Трясучкин замотал головой.
— Ты
— Да, оно хорошо, кабы становым!
— Ты сказал: становым — хорошо! Следовательно, и действуй таким манером, чтоб быть тебе становым. А если, брат, будешь становым, возьми меня к себе в письмоводители! Мне, брат, что! мне хлеба кусок да место на печке! я, брат, спартанец! одно слово, в шкапу три месяца выжил!
— Как в шкапу?
— Так, брат, в шкапу! Ты думаешь, может, дело обо мне в шкапу лежало? так нет: сам своею собственною персоной в шкапу, в еловом шкапу, обитал! там, брат, и ночевал.
— Так вот мы каковы! — говорил Техоцкий, охорашиваясь перед куском зеркала, висевшим на стене убогой комнаты, которую он занимал в доме провинцияльной секретарши Оболдуевой, — в нас, брат, княжны влюбляются!.. А ведь она… того! — продолжал он, приглаживая начатки усов, к которым все канцелярские чувствуют вообще некоторую слабость, — бабенка-то она хоть куда!
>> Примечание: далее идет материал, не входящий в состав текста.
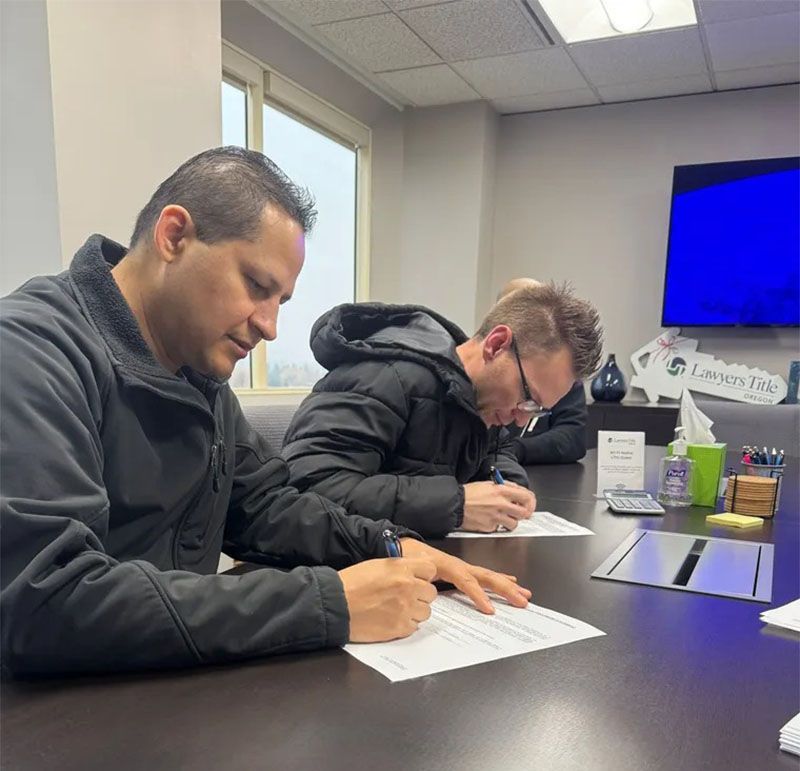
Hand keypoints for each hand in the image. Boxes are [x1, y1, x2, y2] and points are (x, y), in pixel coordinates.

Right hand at [339, 558, 436, 642]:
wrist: (336, 604)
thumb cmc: (352, 583)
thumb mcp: (378, 564)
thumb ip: (400, 567)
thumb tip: (415, 572)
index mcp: (402, 568)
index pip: (431, 570)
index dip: (424, 575)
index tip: (417, 579)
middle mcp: (407, 587)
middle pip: (431, 593)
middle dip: (420, 594)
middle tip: (405, 596)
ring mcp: (405, 608)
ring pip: (426, 611)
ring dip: (415, 610)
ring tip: (397, 608)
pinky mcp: (400, 627)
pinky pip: (414, 627)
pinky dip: (405, 624)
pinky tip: (392, 619)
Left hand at [399, 539, 531, 614]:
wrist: (401, 545)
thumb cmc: (406, 557)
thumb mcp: (410, 569)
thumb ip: (419, 579)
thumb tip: (428, 590)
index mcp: (446, 565)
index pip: (466, 581)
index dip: (479, 595)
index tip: (490, 610)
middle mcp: (458, 565)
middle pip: (486, 576)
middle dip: (505, 588)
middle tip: (521, 600)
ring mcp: (462, 567)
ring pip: (488, 575)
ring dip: (507, 584)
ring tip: (523, 593)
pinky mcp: (461, 570)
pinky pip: (483, 575)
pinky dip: (498, 578)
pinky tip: (509, 581)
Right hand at [461, 481, 536, 531]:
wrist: (455, 504)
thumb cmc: (469, 493)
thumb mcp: (489, 484)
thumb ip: (505, 487)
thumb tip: (517, 491)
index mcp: (502, 491)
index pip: (527, 497)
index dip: (530, 502)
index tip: (529, 504)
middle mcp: (501, 504)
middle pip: (524, 513)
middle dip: (523, 514)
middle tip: (519, 513)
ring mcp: (496, 517)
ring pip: (514, 524)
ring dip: (511, 521)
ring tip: (503, 517)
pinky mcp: (490, 527)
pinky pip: (500, 529)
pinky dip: (498, 526)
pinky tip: (491, 520)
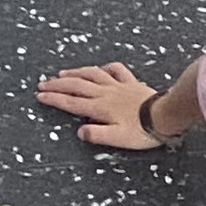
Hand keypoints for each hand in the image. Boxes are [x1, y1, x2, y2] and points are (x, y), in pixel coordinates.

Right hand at [39, 60, 169, 150]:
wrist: (165, 115)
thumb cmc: (142, 131)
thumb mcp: (117, 138)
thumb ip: (96, 135)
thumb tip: (80, 131)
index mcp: (99, 108)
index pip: (71, 103)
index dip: (54, 99)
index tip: (40, 96)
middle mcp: (105, 93)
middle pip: (76, 85)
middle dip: (57, 84)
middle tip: (43, 83)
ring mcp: (118, 85)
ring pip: (92, 74)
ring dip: (75, 72)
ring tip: (63, 73)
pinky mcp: (131, 83)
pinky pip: (116, 70)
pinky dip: (105, 67)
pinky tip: (100, 68)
И какие, брат, у нее ручки… прелесть! так вот тебя и манит, так и подмывает!
— Что ручки! — отвечал Трясучкин уныло, — тут главное дело не ручки, а становым быть! вот ты об чем подумай!
И на дружеском совете положено было о ручках думать как можно менее, а, напротив того, все силы-меры направить к одной цели — месту станового.
Ваше сиятельство! куда вы попали? что вы сделали? какое тайное преступление лежит на совести вашей, что какой-то Трясучкин, гадкий, оборванный, Трясучкин осмеливается взвешивать ваши девственные прелести и предпочитать им — о, ужас! — место станового пристава? Embourbée! embourbée![28]Все воды реки Крутогорки не смоют того пятна, которое неизгладимо легло на вашу особу!
Княжна действительно томится и увядает. Еще в детстве она слыхала, что одна из ее grandes-tantes, princesse Nina[29], убежала с каким-то разносчиком; ей рассказывали об этой истории, comme d’une chose sans nom[30], и даже, из боязни запачкать воображение княжны, не развивали всех подробностей, а выражались общими словами, что родственница ее сделала vilenie[31]. И вдруг та же самая vilenie повторяется на ней! Потому что ведь разносчик и Техоцкий — это, в сущности, одно и то же, потому что и папа удостоверяет, что чиновники, ma chère enfant, ce sont de ces gens, dont on ne parle pas[32].
И между тем сердце говорит громче, нежели все доводы рассудка; сердце дрожит и сжимается, едва заслышит княжна звуки голоса Техоцкого, как дрожит и сжимается мышонок, завидев для себя неотразимую смерть в образе жирного, самодовольного кота.
И чем пленил он ее? Что могло заставить ее, княжну, снизойти до бедного, никем не замечаемого чиновника? Рассудок отвечает, что всему виною праздность, полная бездеятельность души, тоска, тоска и тоска! Но почему же не Трясучкин, а именно Техоцкий дал сердцу ту пищу, которой оно жаждало! Княжна с ужасом должна сознаться, что тут существуют какие-то смутные расчеты, что она сама до такой степени embourbée, что даже это странное сборище людей, на которое всякая порядочная женщина должна смотреть совершенно бесстрастными глазами, перестает быть безразличным сбродом, и напротив того, в нем выясняются для нее совершенно определительные фигуры, между которыми она начинает уже различать красивых от уродов, глупых от умных, как будто не все они одни и те же — о, mon Dieu, mon Dieu![33]